A dias das autárquicas, muitos concelhos continuam reféns de caciques que se comportam como “reis locais”, minando a democracia e afastando o eleitorado.

A poucos dias das eleições autárquicas, os 308 concelhos do país preparam-se para escolher os seus representantes. Mas a verdade é que, em demasiados territórios, a política continua a ser dominada por caciques locais, verdadeiros “reis” de aldeia que decidem quem sobe, quem desce e quem ousa nem sequer falar.
O problema não é novo. Há concelhos onde o poder continua concentrado em meia dúzia de mãos, quase sempre as mesmas, que transformaram a política num negócio fechado. Militantes são usados e descartados, trabalhadores vivem com medo de represálias, e a democracia local parece mais teatro do que participação real.
Na margem sul do Tejo, como noutras zonas, essa realidade é evidente. Os partidos parecem resignados, incapazes de criar alternativas sérias. Lançam candidatos mornos, escondem debates e limitam-se a repetir promessas que já ninguém acredita. O eleitorado, cansado, afasta-se. A política tornou-se uma missa sem fé, um ritual de palavras gastas que já não mobiliza.

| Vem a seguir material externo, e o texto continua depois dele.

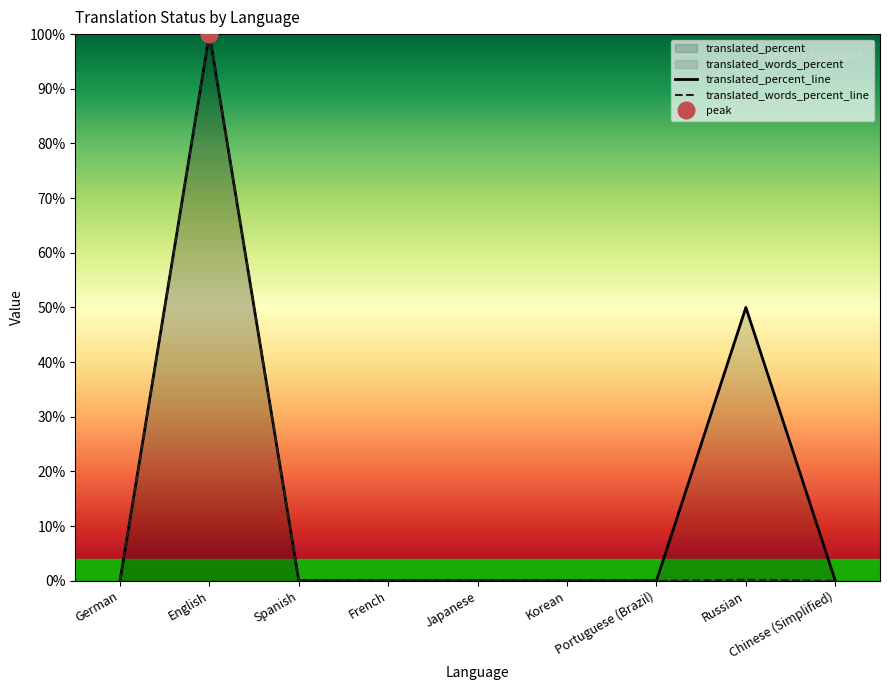

Which series has the widest spread of values?

translated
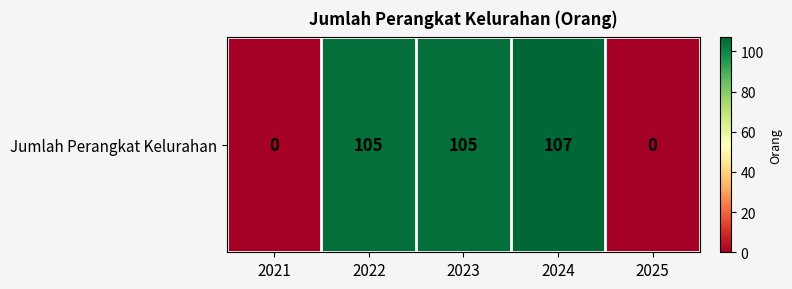

Reading right to left, transcribe all the data shown in this chart.

2025=0	2024=107	2023=105	2022=105	2021=0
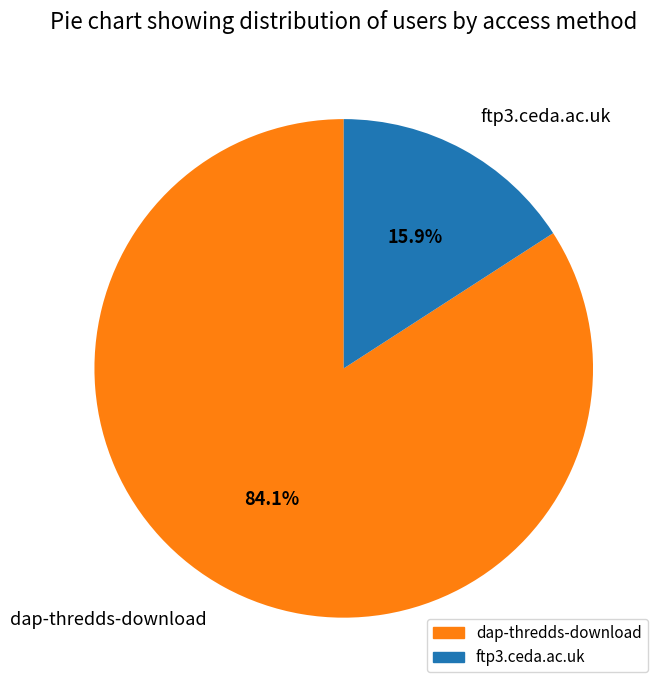

Approximately how many times larger is the value at dap-thredds-download compared to ftp3.ceda.ac.uk?

5.3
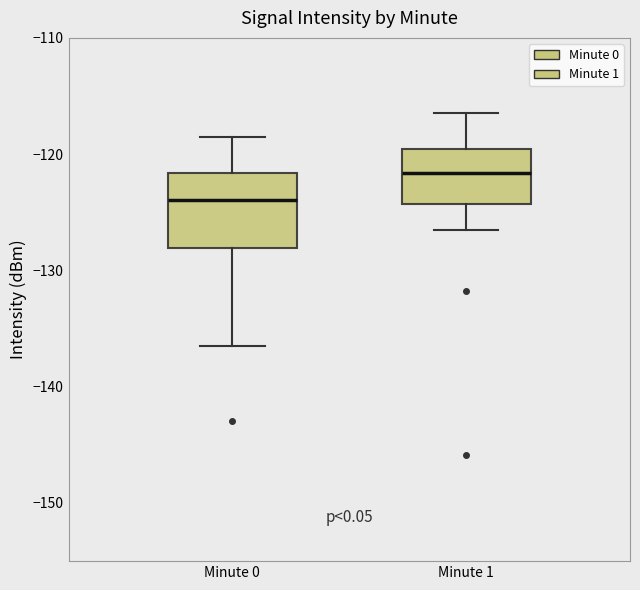

Reading left to right, read every box against the y-axis: the position of its median line, the range the box covers, and the ends of its whiskers. The values are not printed on the chart, so give them approximately, as read against the axis.

Minute 0: median -124, box -128 to -122, whiskers -136 to -119
Minute 1: median -122, box -124 to -120, whiskers -126 to -116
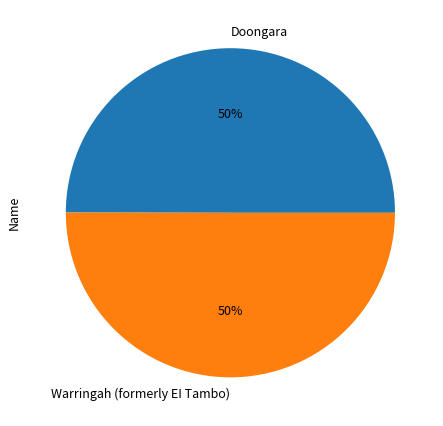

How many slices are in this pie chart?

2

E quando surgem denúncias, como agora em Setúbal com Maria das Dores Meira, a grande questão é inevitável: por que razão só agora? Onde estavam as forças políticas que durante anos nada fiscalizaram, nada questionaram, nada ousaram investigar? Esse silêncio cúmplice explica, na maioria, porque o povo já não acredita.
O problema não é apenas um nome ou um caso. É sistémico. São demasiados os políticos que se reformam cedo, que se envolvem em negócios obscuros e que tratam militantes como peças descartáveis. Uma política feita de sombras, onde a ética perdeu lugar.
Hoje, mais do que escolher partidos, os portugueses têm de escolher se querem continuar a ser governados por “reis” locais ou se ainda acreditam no poder transformador do voto. As eleições não podem ser apenas um ato burocrático. Têm de ser uma oportunidade para quebrar este ciclo viciado.
Se nada mudar, continuaremos a viver em concelhos dominados por senhores que confundem poder com propriedade. E, nessa altura, de pouco serve falar em democracia: teremos apenas coroações disfarçadas de eleições.